== Records supplied ==
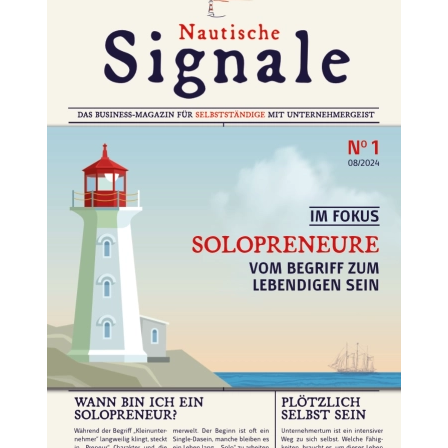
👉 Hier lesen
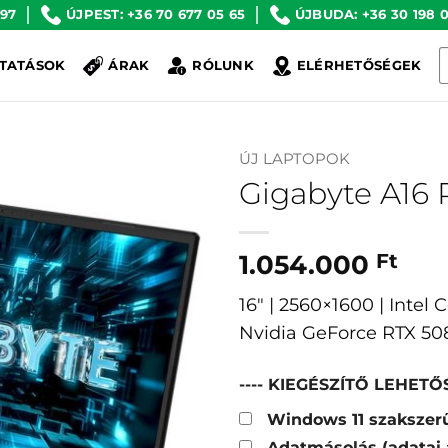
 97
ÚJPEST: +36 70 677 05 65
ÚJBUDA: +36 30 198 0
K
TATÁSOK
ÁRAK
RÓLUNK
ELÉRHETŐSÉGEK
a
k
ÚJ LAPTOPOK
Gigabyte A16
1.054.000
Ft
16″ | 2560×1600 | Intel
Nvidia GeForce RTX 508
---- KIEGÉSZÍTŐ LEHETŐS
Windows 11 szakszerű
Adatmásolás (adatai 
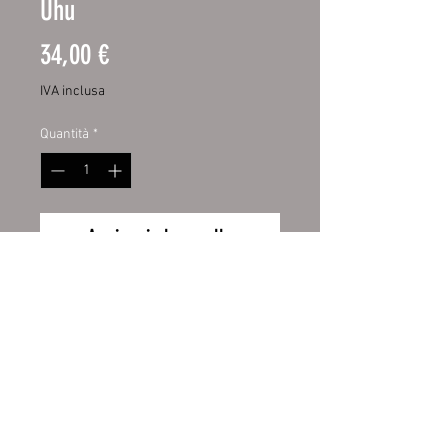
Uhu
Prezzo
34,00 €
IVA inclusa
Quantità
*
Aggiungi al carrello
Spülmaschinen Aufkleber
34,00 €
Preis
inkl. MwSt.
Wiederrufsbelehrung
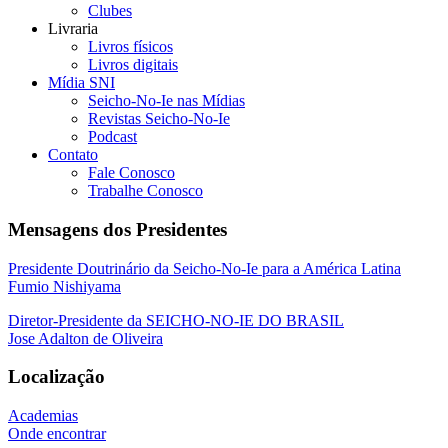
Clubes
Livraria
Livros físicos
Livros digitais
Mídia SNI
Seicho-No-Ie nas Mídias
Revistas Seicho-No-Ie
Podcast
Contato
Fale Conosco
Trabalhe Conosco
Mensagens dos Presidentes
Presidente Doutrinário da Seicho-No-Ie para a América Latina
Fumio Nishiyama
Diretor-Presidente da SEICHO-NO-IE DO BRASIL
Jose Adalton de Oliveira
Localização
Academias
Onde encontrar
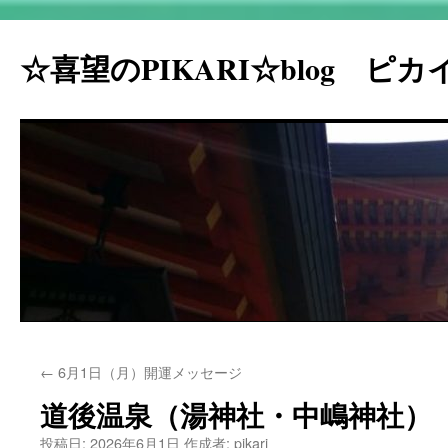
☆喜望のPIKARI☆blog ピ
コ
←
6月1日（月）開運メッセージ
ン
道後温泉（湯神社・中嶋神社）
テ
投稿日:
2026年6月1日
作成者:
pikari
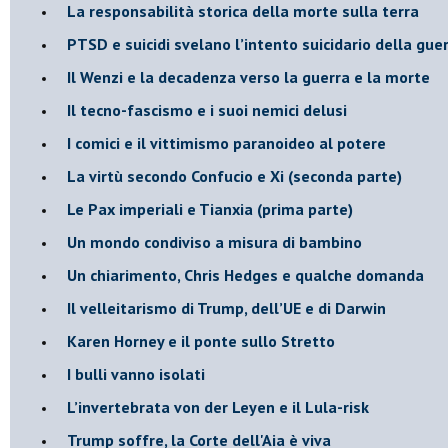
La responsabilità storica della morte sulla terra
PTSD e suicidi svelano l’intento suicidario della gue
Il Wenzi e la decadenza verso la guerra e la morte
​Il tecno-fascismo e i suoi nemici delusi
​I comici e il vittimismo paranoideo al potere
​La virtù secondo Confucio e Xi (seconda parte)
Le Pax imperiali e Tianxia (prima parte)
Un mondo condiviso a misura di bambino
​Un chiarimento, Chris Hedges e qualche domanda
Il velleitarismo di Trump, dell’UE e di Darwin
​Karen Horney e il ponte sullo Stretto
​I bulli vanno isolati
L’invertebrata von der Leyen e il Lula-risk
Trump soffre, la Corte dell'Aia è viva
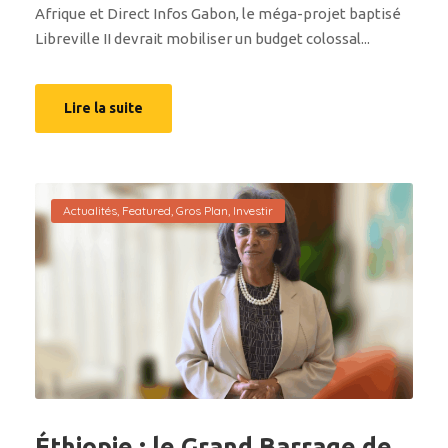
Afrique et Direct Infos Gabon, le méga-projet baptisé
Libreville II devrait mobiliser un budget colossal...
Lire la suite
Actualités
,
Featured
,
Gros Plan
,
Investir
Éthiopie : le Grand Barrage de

== Task goal ==
From the entries, copy every line in which the word "Trump" occurs.

== Answer to this task ==
Il velleitarismo di Trump, dell’UE e di Darwin
Trump soffre, la Corte dell'Aia è viva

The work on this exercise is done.